YOUR INSTRUCTIONS: Please rewrite everything from the line containing "Do Total Current" down to the line containing "Does the chart" in the records below, replacing "chart" with "graph" and changing nothing else. Leave the pictures out of your answer.

*** Opening DATA SHOWN ***

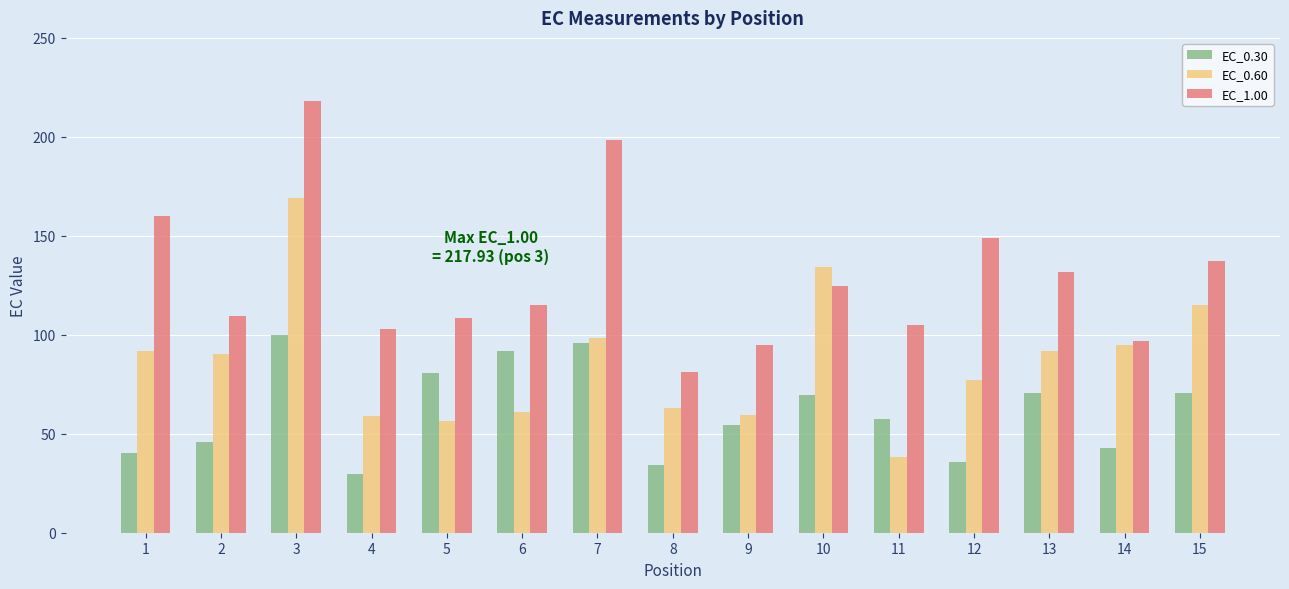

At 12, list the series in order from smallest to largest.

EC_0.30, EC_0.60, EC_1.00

*** Closing DATA SHOWN ***
*** Opening DATA SHOWN ***

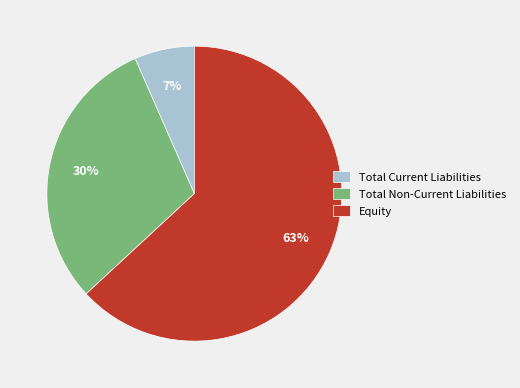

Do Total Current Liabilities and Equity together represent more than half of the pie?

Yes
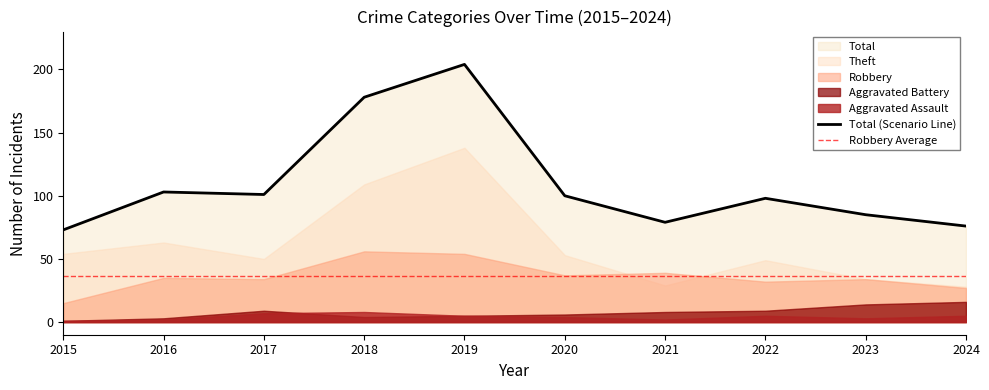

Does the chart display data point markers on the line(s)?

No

*** Closing DATA SHOWN ***
*** Opening DATA SHOWN ***

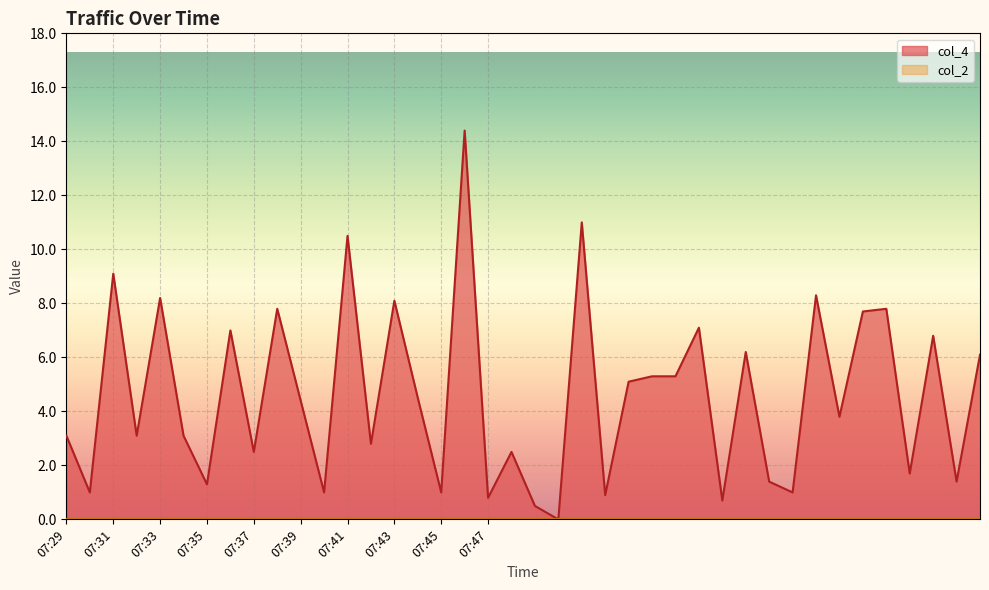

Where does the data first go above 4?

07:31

*** Closing DATA SHOWN ***

ANSWER:
Do Total Current Liabilities and Equity together represent more than half of the pie?

Yes

Does the graph display data point markers on the line(s)?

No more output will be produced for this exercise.